Rentetan ‘borok’ KPU sebelum pemilu

Serangkaian masalah pelanggaran etik membelit jajaran penyelenggara pemilu di dalam KPU.

Ilustrasi kotak suara pemilu. Alinea.id/Marzuki Darmawan

Pemilu akan berlangsung sekitar setahun lagi. Namun, belum juga pesta demokrasi dimulai, Komisi Pemilihan Umum (KPU) malah menuai sorotan.

Pada Desember 2022, KPU diduga meloloskan verifikasi faktual tiga partai politik, yakni Partai Gelora, Partai Garuda, dan Partai Kebangkitan Nusantara (PKN) dengan cara culas. Dugaan tersebut terungkap dari para petugas KPU di daerah, yang merasa diintimidasi demi melenggangkan tiga partai politik tersebut.

Diungkapkan kuasa hukum dari Themis Indonesia Law Firm, Ibnu Syamsu Hidayat—yang diunjuk petugas KPU daerah—di Gedung KPU, Jakarta pada 13 Desember 2022, kecurangan yang dilakukan adalah praktik mengubah data partai politik dalam sistem informasi, serta mengubah status tidak memenuhi syarat menjadi memenuhi syarat untuk tiga partai politik tadi.

Buntutnya, 10 penyelenggara pemilu diadukan ke Dewan Kehormatan Penyelenggara Pemilu (DKPP), termasuk komisioner KPU Idham Holik.
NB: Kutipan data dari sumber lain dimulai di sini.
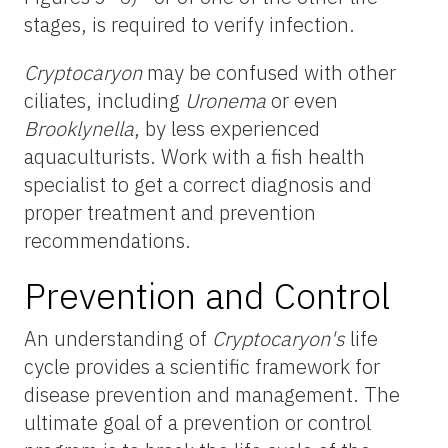
stages, is required to verify infection.
Cryptocaryon
may be confused with other
ciliates, including
Uronema
or even
Brooklynella
, by less experienced
aquaculturists. Work with a fish health
specialist to get a correct diagnosis and
proper treatment and prevention
recommendations.
Prevention and Control
An understanding of
Cryptocaryon's
life
cycle provides a scientific framework for
disease prevention and management. The
ultimate goal of a prevention or control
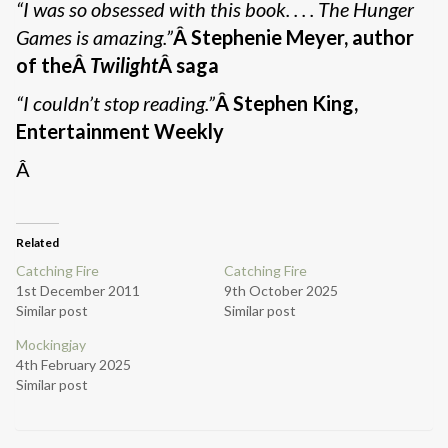
“I was so obsessed with this book. . . . The Hunger
Games is amazing.”
Â Stephenie Meyer, author
of theÂ
Twilight
Â saga
“I couldn’t stop reading.”
Â Stephen King,
Entertainment Weekly
Â
Related
Catching Fire
Catching Fire
1st December 2011
9th October 2025
Similar post
Similar post
Mockingjay
4th February 2025
Similar post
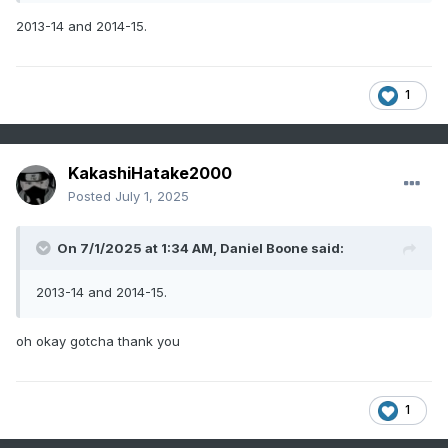
2013-14 and 2014-15.
1
KakashiHatake2000
Posted
July 1, 2025
On 7/1/2025 at 1:34 AM,
Daniel Boone
said:
2013-14 and 2014-15.
oh okay gotcha thank you
1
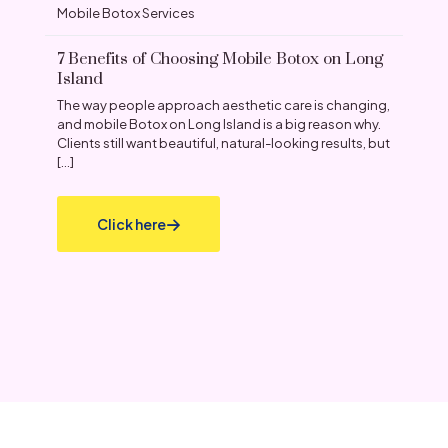
Mobile Botox Services
7 Benefits of Choosing Mobile Botox on Long
Island
The way people approach aesthetic care is changing,
and mobile Botox on Long Island is a big reason why.
Clients still want beautiful, natural-looking results, but
[…]
Click here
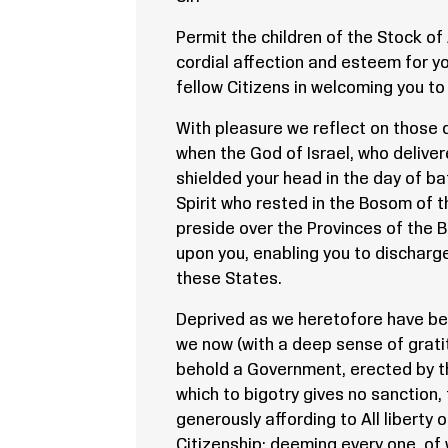
Permit the children of the Stock o
cordial affection and esteem for yo
fellow Citizens in welcoming you to
With pleasure we reflect on those 
when the God of Israel, who deliver
shielded your head in the day of ba
Spirit who rested in the Bosom of t
preside over the Provinces of the B
upon you, enabling you to discharge
these States.
Deprived as we heretofore have been
we now (with a deep sense of gratit
behold a Government, erected by 
which to bigotry gives no sanction
generously affording to All liberty
Citizenship: deeming every one, of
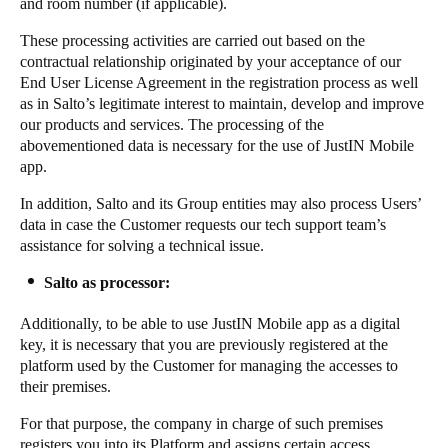
and room number (if applicable).
These processing activities are carried out based on the
contractual relationship originated by your acceptance of our
End User License Agreement in the registration process as well
as in Salto’s legitimate interest to maintain, develop and improve
our products and services. The processing of the
abovementioned data is necessary for the use of JustIN Mobile
app.
In addition, Salto and its Group entities may also process Users’
data in case the Customer requests our tech support team’s
assistance for solving a technical issue.
Salto as processor:
Additionally, to be able to use JustIN Mobile app as a digital
key, it is necessary that you are previously registered at the
platform used by the Customer for managing the accesses to
their premises.
For that purpose, the company in charge of such premises
registers you into its Platform and assigns certain access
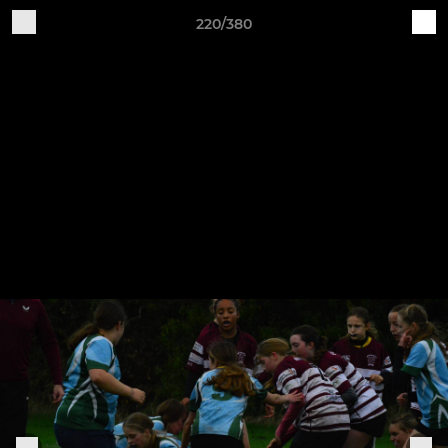
220/380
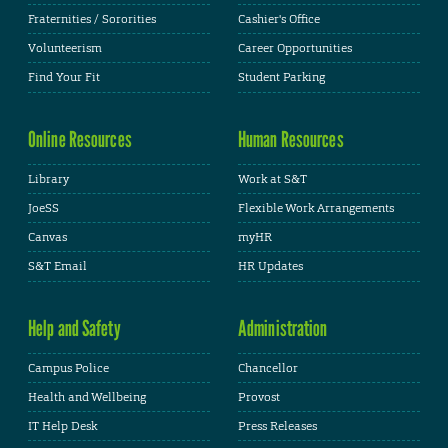
Fraternities / Sororities
Cashier's Office
Volunteerism
Career Opportunities
Find Your Fit
Student Parking
Online Resources
Human Resources
Library
Work at S&T
JoeSS
Flexible Work Arrangements
Canvas
myHR
S&T Email
HR Updates
Help and Safety
Administration
Campus Police
Chancellor
Health and Wellbeing
Provost
IT Help Desk
Press Releases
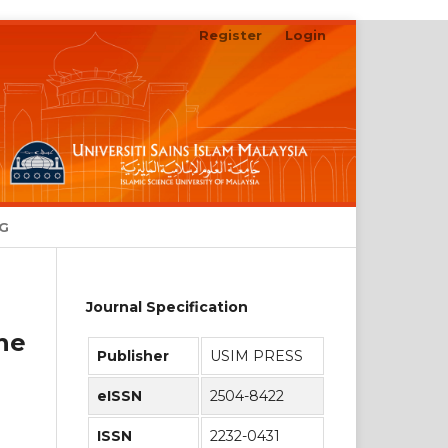
Register
Login
Search
NG
Journal Specification
he
Publisher
USIM PRESS
eISSN
2504-8422
ISSN
2232-0431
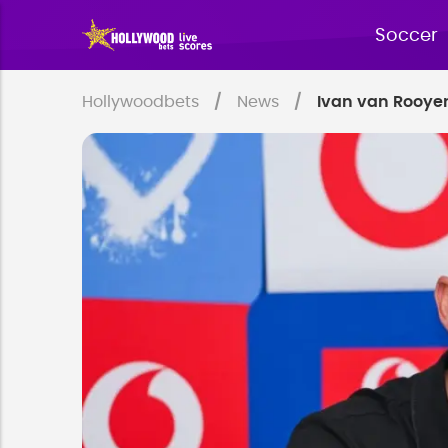
Soccer
Hollywoodbets
News
Ivan van Rooyen 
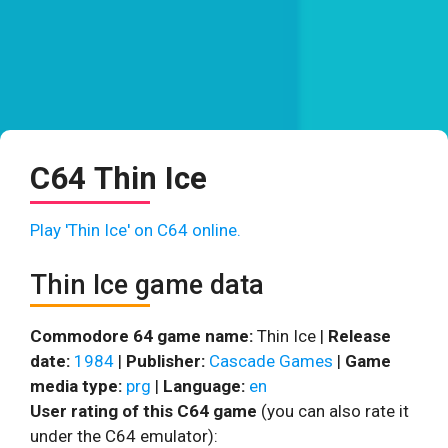
C64 Thin Ice
Play 'Thin Ice' on C64 online.
Thin Ice game data
Commodore 64 game name:
Thin Ice |
Release
date:
1984
|
Publisher:
Cascade Games
|
Game
media type:
prg
|
Language:
en
User rating of this C64 game
(you can also rate it
under the C64 emulator):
Dalam sidang putusan dugaan pelanggaran etik terkait manipulasi hasil verifikasi faktual partai politik itu di Jakarta, Senin (3/4), DKPP menetapkan enam dari 10 jajaran penyelenggara pemilu terbukti melanggar kode etik.

Enam orang itu, antara lain anggota KPU Kepulauan Sangihe, yakni Elsye Philby Sinadia, Tommy Mamuaya, dan Iklam Patonaung (sanksi peringatan keras); Sekretaris KPU Sulawesi Utara Lucky Firnandy Majanto dan Kepala Bagian Teknis Penyelenggaraan, Partisipasi Masyarakat, Hukum, dan SDM KPU Sulawesi Utara Carles Y Worotitijan (sanksi peringatan); serta Kepala Subbagian Teknis dan Hubungan Partisipasi Masyarakat KPU Sangihe Jelly Kantu (diberhentikan).